The European Union is pushing for a robust termination clause in its ongoing post-Brexit negotiations with the UK, a provision informally dubbed the "Farage clause" by diplomats. This legal safeguard is designed to protect the bloc from financial losses should a future British government, potentially led by Reform UK's Nigel Farage, tear up any new agreement.
The 'Farage Clause': A Financial Safeguard for the EU
According to a draft text seen by the Financial Times, the clause forms part of talks on a sanitary and phytosanitary (SPS) agreement aimed at easing post-Brexit checks on agricultural trade. The stipulation demands that any party withdrawing from the deal must cover the costs of re-establishing border controls and infrastructure.
These costs, which could run into billions of pounds, would encompass setting up infrastructure, equipment, and the initial recruitment and training of staff for border controls. EU diplomats see this as a necessary precaution against the possibility of a Reform UK victory in a future general election, given the party's threats to cancel any such UK-EU pact.
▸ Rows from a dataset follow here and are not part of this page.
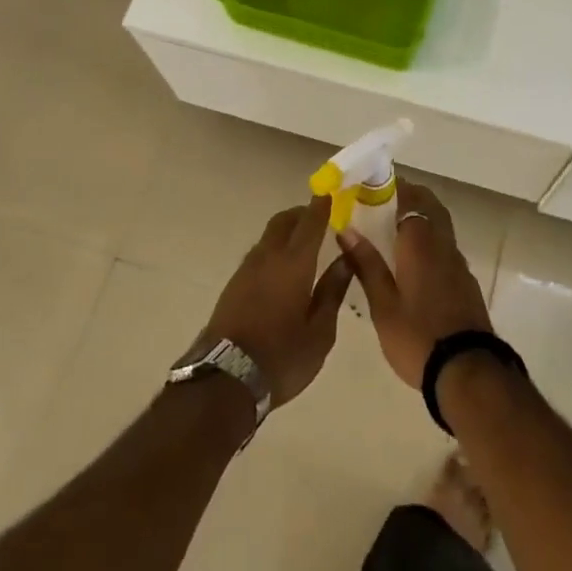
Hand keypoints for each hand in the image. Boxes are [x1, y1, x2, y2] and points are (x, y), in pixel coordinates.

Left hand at [197, 196, 352, 405]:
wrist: (225, 379)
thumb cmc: (282, 357)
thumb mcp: (320, 331)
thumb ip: (333, 291)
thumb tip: (346, 259)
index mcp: (294, 263)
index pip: (310, 222)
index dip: (322, 204)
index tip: (332, 192)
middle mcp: (268, 256)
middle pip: (284, 221)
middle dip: (302, 213)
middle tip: (320, 218)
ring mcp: (246, 269)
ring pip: (269, 236)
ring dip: (286, 232)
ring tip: (304, 245)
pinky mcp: (234, 284)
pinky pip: (258, 254)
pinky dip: (274, 250)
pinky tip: (282, 269)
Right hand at [335, 179, 490, 388]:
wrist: (468, 372)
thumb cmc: (417, 337)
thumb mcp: (382, 305)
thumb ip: (366, 264)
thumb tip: (346, 230)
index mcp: (420, 243)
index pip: (410, 199)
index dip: (393, 189)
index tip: (373, 188)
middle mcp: (443, 245)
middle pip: (431, 207)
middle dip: (410, 198)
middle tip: (384, 204)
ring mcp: (458, 264)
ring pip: (441, 227)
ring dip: (422, 219)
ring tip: (395, 231)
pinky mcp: (466, 283)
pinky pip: (446, 248)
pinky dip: (431, 242)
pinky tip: (415, 262)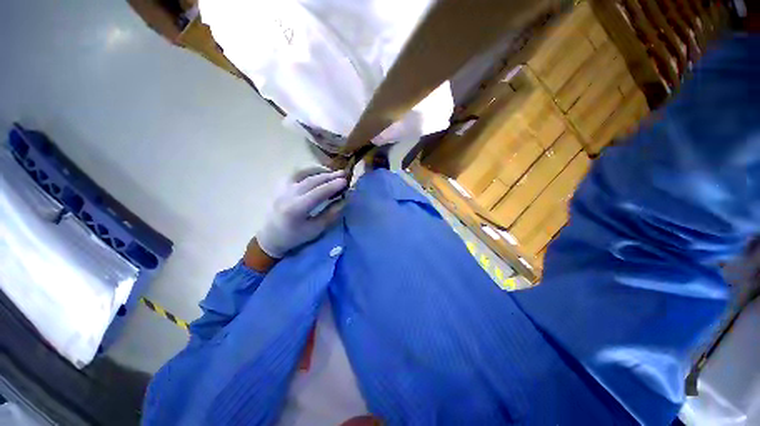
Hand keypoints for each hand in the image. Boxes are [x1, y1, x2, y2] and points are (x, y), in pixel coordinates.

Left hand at [256, 166, 347, 257]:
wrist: (271, 236)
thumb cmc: (295, 236)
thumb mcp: (316, 229)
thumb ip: (331, 213)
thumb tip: (345, 199)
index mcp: (296, 209)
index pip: (318, 193)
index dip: (332, 186)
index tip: (345, 181)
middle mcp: (288, 195)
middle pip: (312, 181)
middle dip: (330, 177)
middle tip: (344, 174)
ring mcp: (282, 188)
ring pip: (303, 174)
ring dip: (320, 172)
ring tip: (333, 172)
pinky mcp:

However, UK sources have pushed back against this characterisation. They insist the clause is a standard feature of international agreements and is reciprocal, meaning it would also oblige the EU to compensate the UK if it were the one to back out. A Labour source described such exit provisions as a basic staple of trade deals, calling attempts to frame them as a "democratic outrage" frankly exhausting.
A Stark Reminder of Brexit's Colossal Price Tag
The clause serves as a sharp reminder of the immense costs already incurred due to Brexit. In 2020, the EU established a €5.4 billion (£4.7bn) Brexit adjustment reserve to help member states manage the disruption caused by the UK's departure.
The fund was allocated to nations most affected to cover new customs, veterinary, and administrative controls not seen since before the single market's creation in 1993. The Republic of Ireland received the largest share at €920 million, while the Netherlands was allocated more than €800 million.
France spent at least €200 million of its €672 million allocation on deploying customs officers, border police, and inspectors at key ports like Calais and the Channel Tunnel. This included specialised checks for racehorses, a measure that alone cost Eurotunnel €20 million. The Netherlands hired over 900 new customs officials and 145 extra veterinarians for the port of Rotterdam, and Spain brought on an additional 860 employees for border points.
Complex Negotiations Lie Ahead
Formal negotiations on the SPS agreement are due to begin this month but are expected to be lengthy and complex. The deal is part of a wider "reset" package, which already includes a return to the Erasmus student exchange scheme agreed before Christmas.
Another challenging area is an agreement on the carbon border adjustment mechanism (CBAM), where hopes for a pre-Christmas deal were dashed. According to Anand Menon, director of the think tank UK in a Changing Europe, the EU's tough stance is predictable. "We shouldn't be surprised that the EU is playing hardball. After all, they have decided that we need these agreements more than they do. As such, they will extract every last concession," he said.
The European Commission and the UK government have been approached for comment on the ongoing negotiations and the specific details of the draft clause.